Co wynika z artykułu „Expressu Mazowieckiego” z 1931 r.?
Na posiedzeniu sejmowej komisji budżetowej debatowano nad budżetem Ministerstwa Skarbu. Padły twarde liczby i równie twarde tezy: podatek majątkowy „preliminowano” na 76 mln zł (za rok ubiegły), w nowym roku jeszcze go nie ściągnięto, a resort zapowiadał pobór w wysokości 0,3% od wymiaru (z wyłączeniem rolnictwa). Dyskutowano też o umorzeniach nieściągalnych zaległości w podatku obrotowym. Poseł Rymar kładł nacisk na realizm budżetu poprzez oszczędności, atakował „etatyzm”, a na koniec… komisja przyjęła kredyty dodatkowe. Brzmi znajomo? I dziś sejmowe spory o podatki i wydatki wracają jak refren.
Co się nie zmieniło?
- Ścieranie się dwóch wizji – „zaciskać pasa” vs. „dofinansować, bo potrzeby są większe”. W 1931 r. proszono o zejście z torów politycznych na tory „realne”; dokładnie taką samą tęsknotę słychać we współczesnych debatach budżetowych.
- Napięcie między dochodami a ściągalnością – wtedy problemem były zaległości i brak pierwszych rat; dziś brzmi to jak spór o „uszczelnianie” i realność prognoz.
- Pokusa wydatków nadzwyczajnych – kiedyś „kredyty dodatkowe”, dziś nowelizacje i rezerwy.
Co się zmieniło?
- Skala i przejrzystość pieniędzy publicznych.
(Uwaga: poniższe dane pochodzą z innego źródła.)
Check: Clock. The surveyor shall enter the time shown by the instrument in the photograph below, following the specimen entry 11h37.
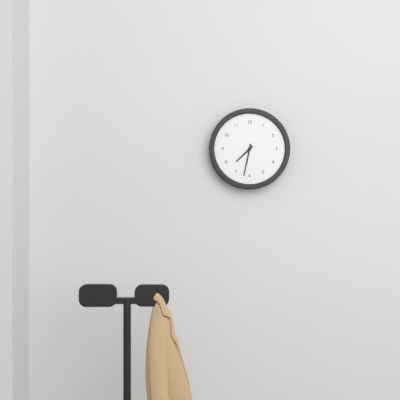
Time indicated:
7h32
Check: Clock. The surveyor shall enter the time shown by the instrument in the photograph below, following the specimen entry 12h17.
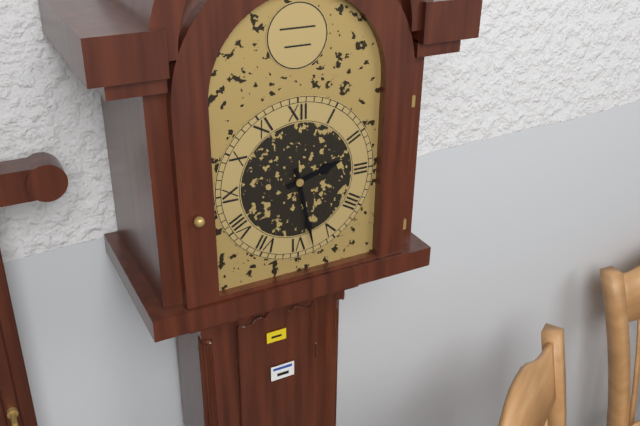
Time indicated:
2h28
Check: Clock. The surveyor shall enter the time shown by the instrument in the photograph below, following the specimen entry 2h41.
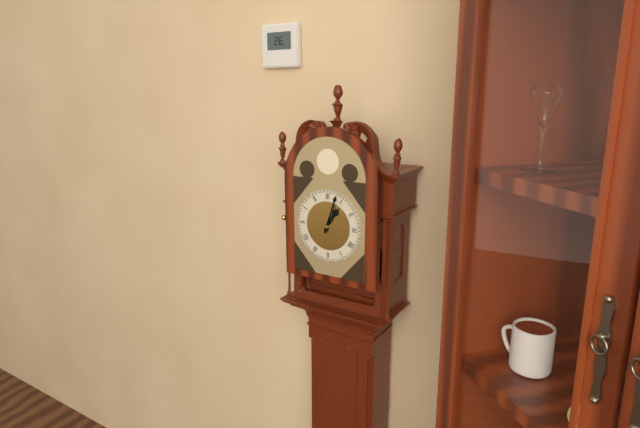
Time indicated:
1h03
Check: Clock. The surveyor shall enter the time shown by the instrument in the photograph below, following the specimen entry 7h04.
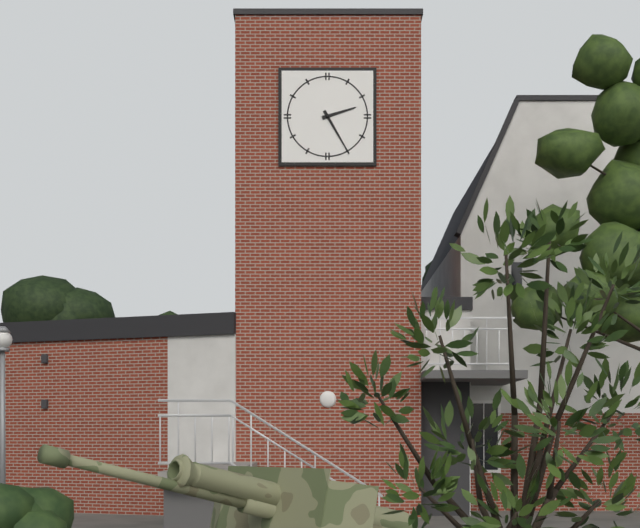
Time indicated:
2h25
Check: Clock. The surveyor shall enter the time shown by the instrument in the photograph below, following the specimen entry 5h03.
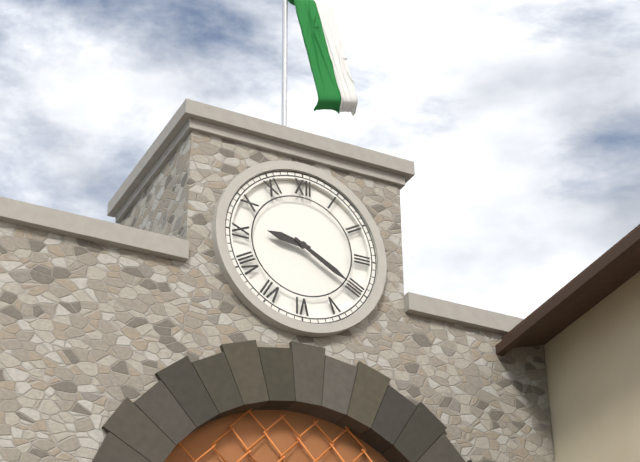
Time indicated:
9h20
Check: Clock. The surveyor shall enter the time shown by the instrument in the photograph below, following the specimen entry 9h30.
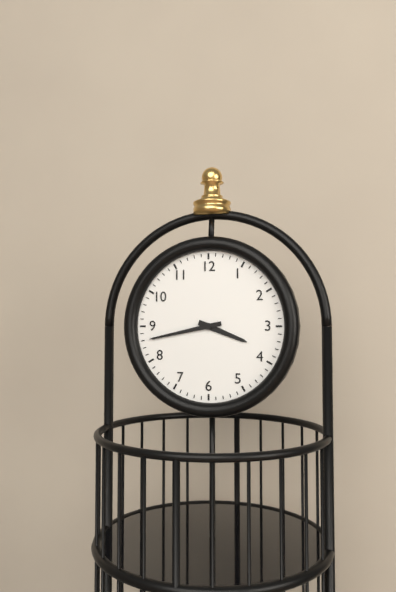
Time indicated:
3h43
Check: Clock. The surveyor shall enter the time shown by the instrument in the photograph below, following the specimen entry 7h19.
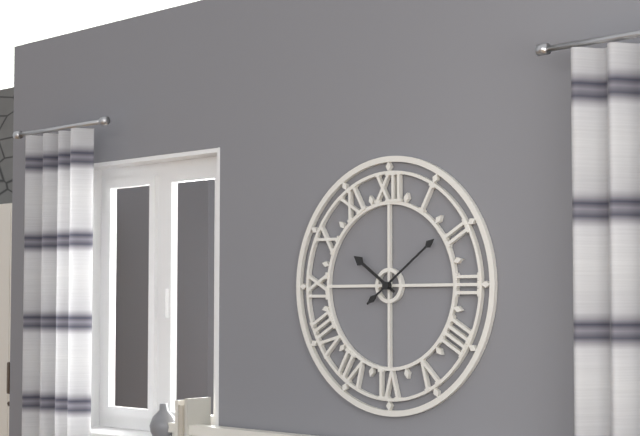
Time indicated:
10h09
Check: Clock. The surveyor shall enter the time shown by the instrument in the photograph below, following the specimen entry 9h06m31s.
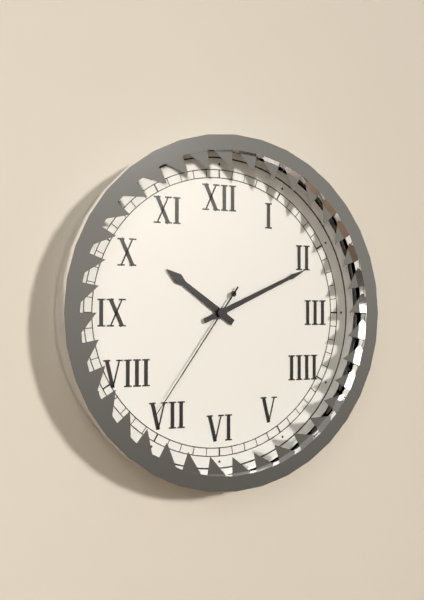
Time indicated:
10h11m36s
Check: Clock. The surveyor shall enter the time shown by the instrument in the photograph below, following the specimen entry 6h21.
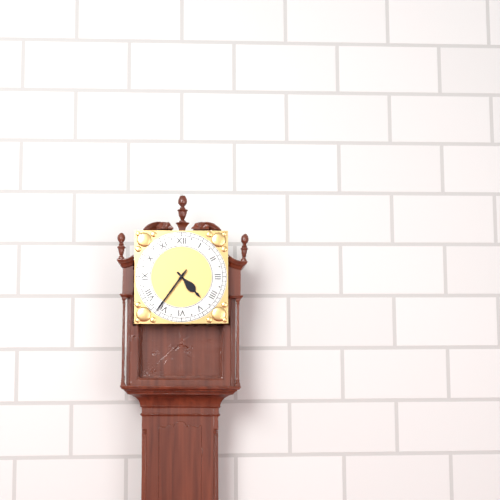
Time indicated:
4h36
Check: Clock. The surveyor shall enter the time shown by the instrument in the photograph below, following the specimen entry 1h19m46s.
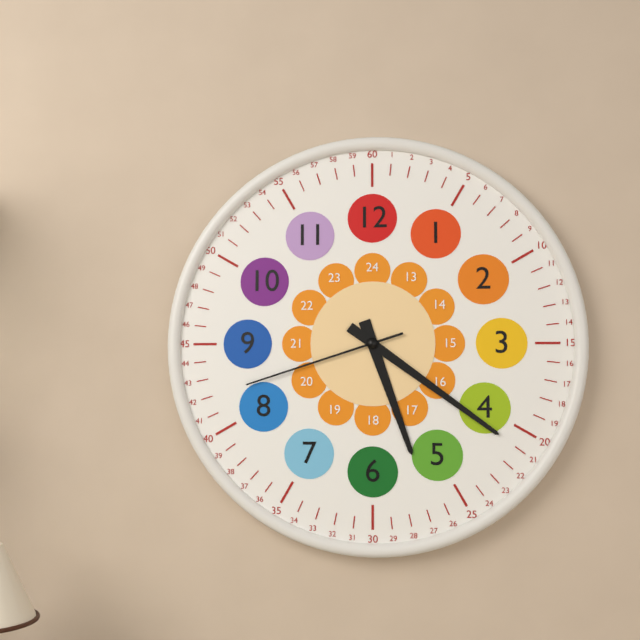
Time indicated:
5h21m42s
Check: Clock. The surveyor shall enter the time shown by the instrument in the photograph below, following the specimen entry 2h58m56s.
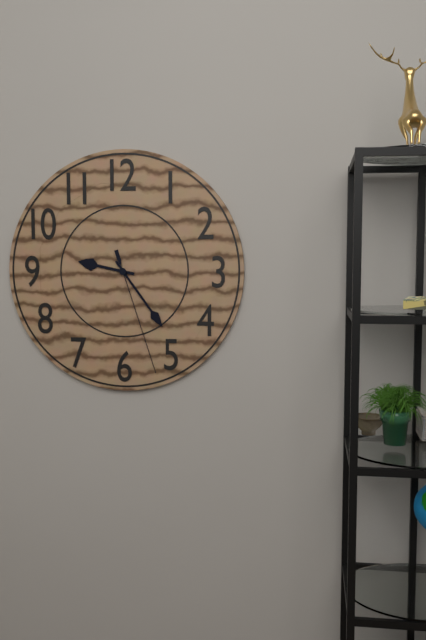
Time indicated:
9h24m27s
Dziś każdemu posłowi przysługuje ryczałt na prowadzenie biura (podnoszony w 2025 r. do ok. 23,3 tys. zł miesięcznie), przy czym posłowie z orzeczonym znacznym stopniem niepełnosprawności mogą wnioskować o +50% tego limitu. To uregulowane w komunikatach Kancelarii Sejmu i aktach wykonawczych.
- Nowy trend: wynajem aut z ryczałtu biurowego. Z ustaleń mediów wynika, że co najmniej 146 posłów (czyli ok. co trzeci) deklarowało najem samochodów opłacany z publicznych środków na biura – obok „kilometrówki”. To rodzi oczywiste pytania o zasadność i ryzyko „podwójnego finansowania mobilności”.
Przykład z ostatnich miesięcy: wydatki biura posła Adriana Witczaka
- Kilometrówka: w zestawieniu „Gazety Wyborczej” wydatki posła z okręgu piotrkowskiego na przejazdy prywatnym/innym autem wyniosły 44 102 zł (za badany okres).
- Najem auta z ryczałtu biurowego: lokalny portal NaszTomaszów – powołując się m.in. na ustalenia Wirtualnej Polski o skali zjawiska – wylicza, że na wynajem samochodu biuro posła miało wydać ok. 27–30 tys. zł, a łączne koszty przejazdów (najem + kilometrówka) w jednym roku „złożyły się” na ok. 70 tys. zł. To publikacje krytyczne w tonie, ale opisujące konkretne kwoty.
- Podwyższony ryczałt: ten sam portal informował też o wniosku o zwiększenie limitu na biuro o 150 tys. zł rocznie – co prawo dopuszcza w przypadku znacznej niepełnosprawności posła (do +50% ryczałtu). Tu istota sporu dotyczy celowości i transparentności wydatków, nie samej legalności.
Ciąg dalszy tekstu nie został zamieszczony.